[PASSAGE]:
>>>
\subsection{Correction to the simulation}\label{sec:sel-SimulationCorrection}

The Monte Carlo simulation sample is used to estimate the background contribution in the data and to account for detector acceptance effects. Therefore, the distributions of variables (and the correlations between them) in data and simulation have to agree. Even though there have been many recent improvements in the Monte Carlo simulation methods, the agreement is not perfect. The main difference between the simulation and the data is multiplicity: in simulation, the underlying event is under-represented.

The correction of the simulation is done by applying weights on the simulation to match the data. In order to obtain the weights, the simulated events have to pass the same selection as the data sample. On top of this selection, only \emph{true} signal candidates have to be selected: the reconstruction algorithms can reconstruct a track that does not correspond to any simulated particle. Such signal candidates have to be removed by the so-called \emph{truth-matching}.
<<<
Condense the paragraph in the simulation-correction passage that begins "The correction of the simulation is done" into a short bulleted list that keeps its main facts.

[PROVIDED MATERIAL]:
>>>
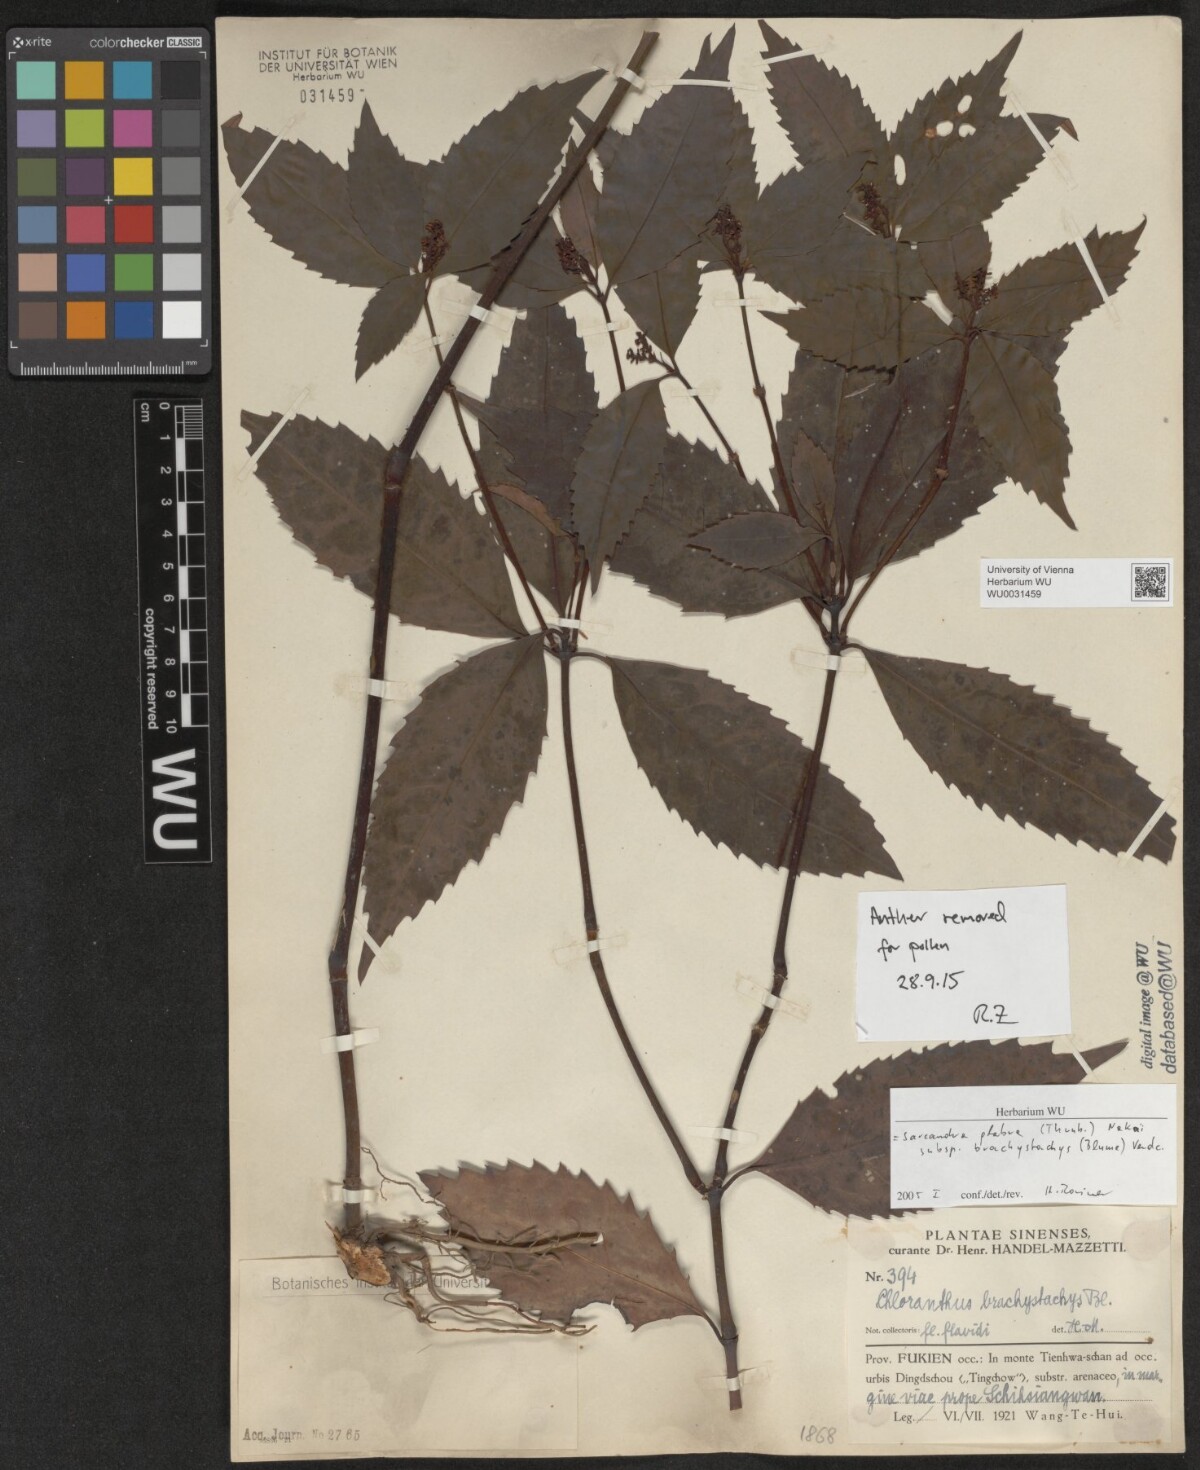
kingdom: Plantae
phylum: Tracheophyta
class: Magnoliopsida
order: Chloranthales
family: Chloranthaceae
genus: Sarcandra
<<<
>>>
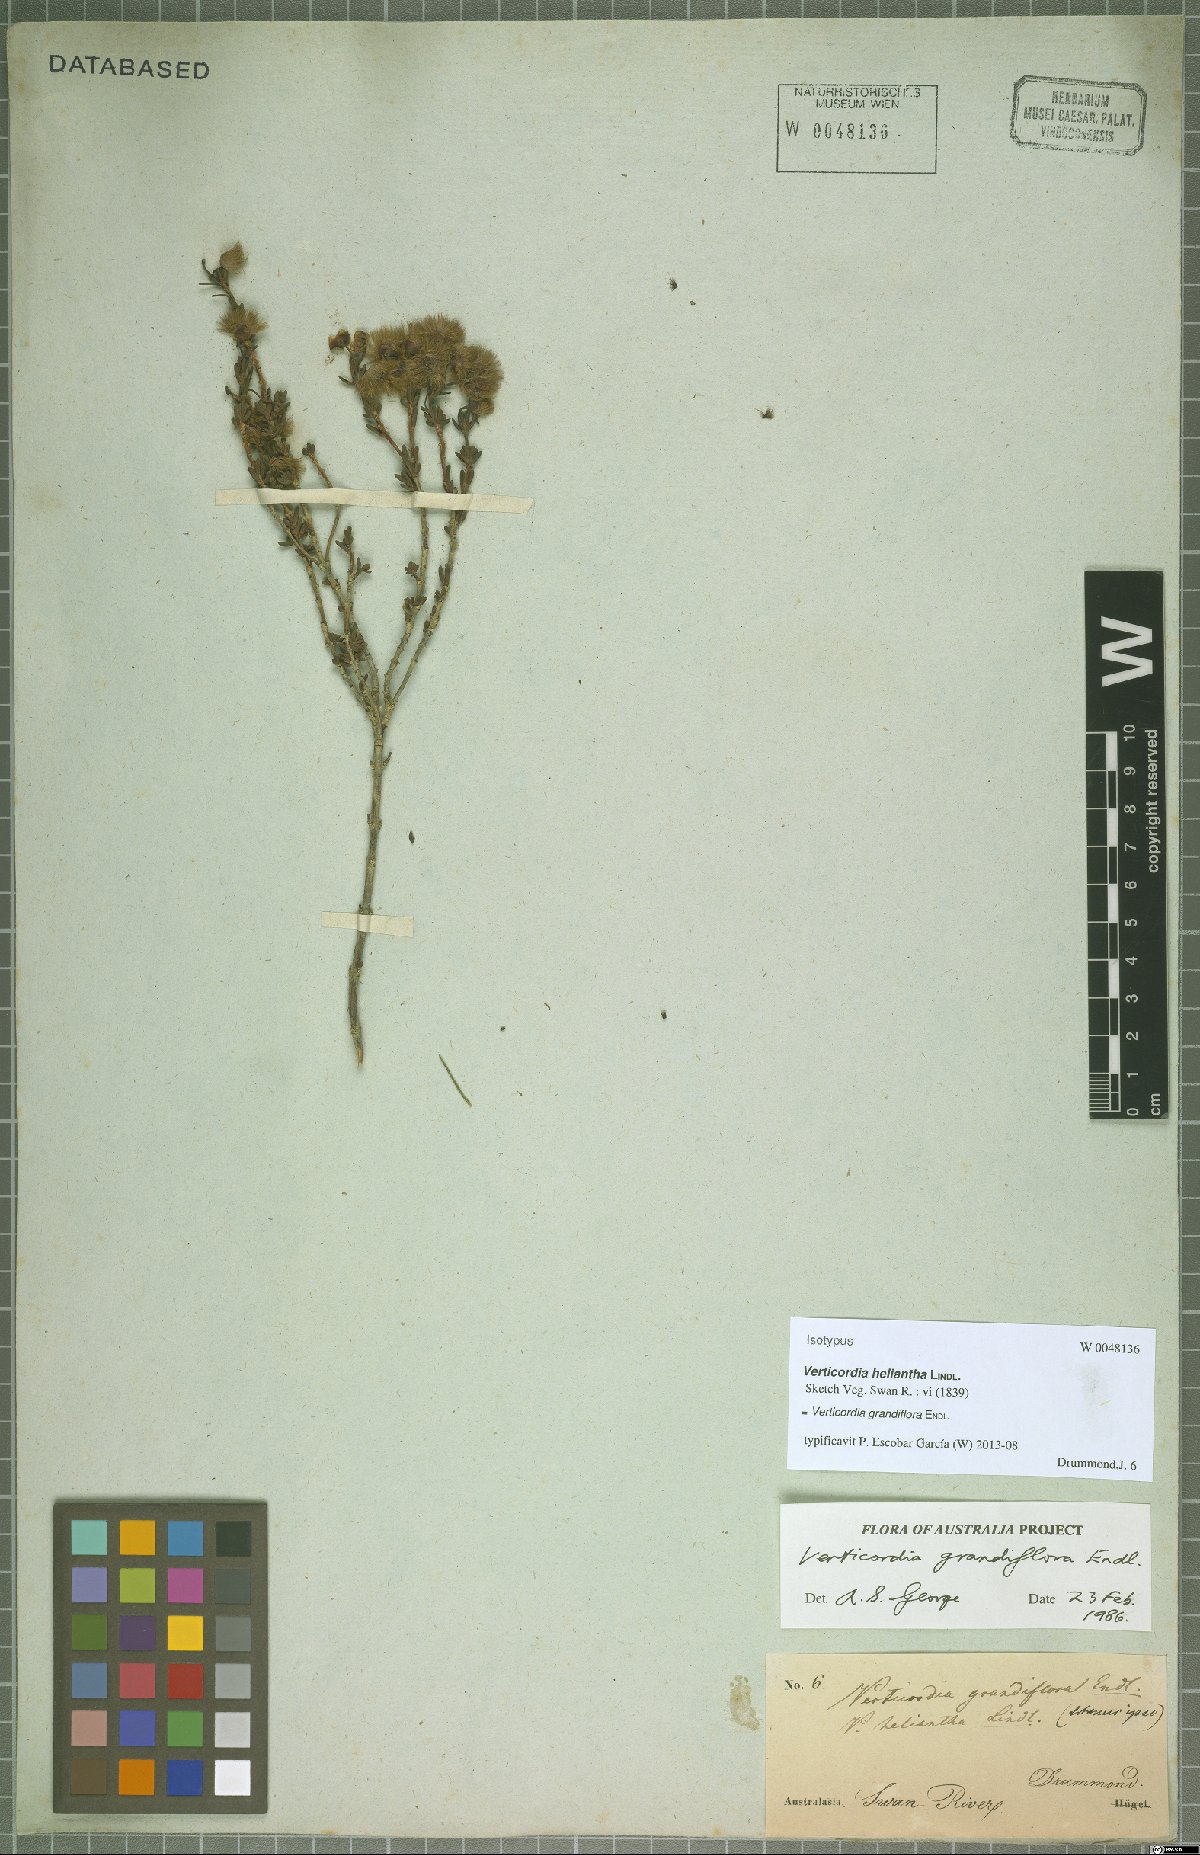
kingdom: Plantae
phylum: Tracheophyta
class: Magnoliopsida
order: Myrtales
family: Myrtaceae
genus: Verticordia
<<<
[ANSWER TO THE EXERCISE]:
- The simulation is corrected by applying weights so that it matches the data.
- To obtain the weights, simulated events must pass the same selection as the data sample.
- Beyond that selection, only true signal candidates are kept, because reconstruction algorithms can produce a track that corresponds to no simulated particle.
- Such candidates are removed by truth-matching.